Second, it is still NOT recommended to save the (label, data) pair as csv file due to limitation of column width for spreadsheet softwares. And if one can't take advantage of .csv
format, why use it? Therefore, in this case, it is still better to make a lookup table mentioned above to avoid the unnecessary costly transformation.
If you are still doing it, OK, here is the sample code. The SMALL image is taken from debian homepage. One can verify the data is correctly restored.
Code:
import numpy as np
from PIL import Image
import base64
import csv
# https://www.debian.org/Pics/openlogo-50.png
img_path = "/mnt/ramdisk/debian-openlogo-50.png"
img = np.array(Image.open(img_path))
img_encoded = base64.b64encode(img).decode("ascii")
label = "fine-arts"
# Simulate multiple records
data = [
[label, img_encoded],
[label, img_encoded],
[label, img_encoded]
]
# save
with open("/mnt/ramdisk/sav.csv", "w+") as f:
w = csv.writer(f)
w.writerows(data)
# load
data_loaded = []
with open("/mnt/ramdisk/sav.csv") as f:
r = csv.reader(f)
for row in r:
data_loaded.append(row)
# check data are unchanged after S/L
for i in range(3):
for j in range(2):
assert data[i][j] == data_loaded[i][j]
# decode the image (still need shape info)

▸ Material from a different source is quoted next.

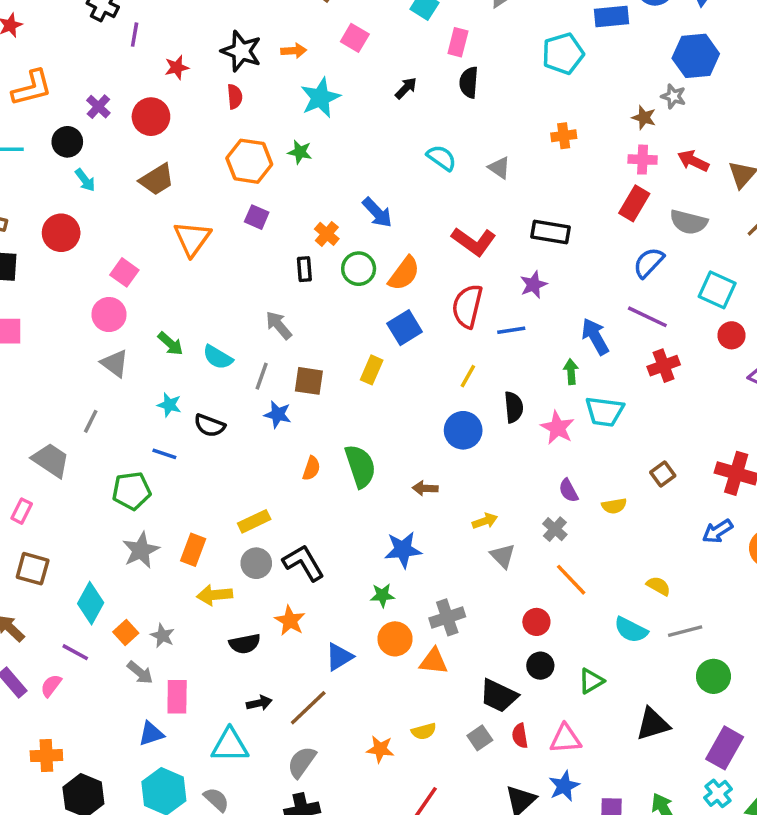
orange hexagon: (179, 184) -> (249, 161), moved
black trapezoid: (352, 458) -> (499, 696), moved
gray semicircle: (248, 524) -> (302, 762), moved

r = base64.b64decode(data_loaded[0][1].encode("ascii"))
img_decoded = np.frombuffer(r, dtype=np.uint8).reshape((61, 50, 4))
# check image is restored correctly
import matplotlib.pyplot as plt
plt.imshow(img_decoded)
plt.show()
However, if a larger image such as Mona Lisa is used, the csv reader will complain:
_csv.Error: field larger than field limit (131072)
And you still need image shape to restore the dimensions. Therefore a third column storing image shape is actually needed.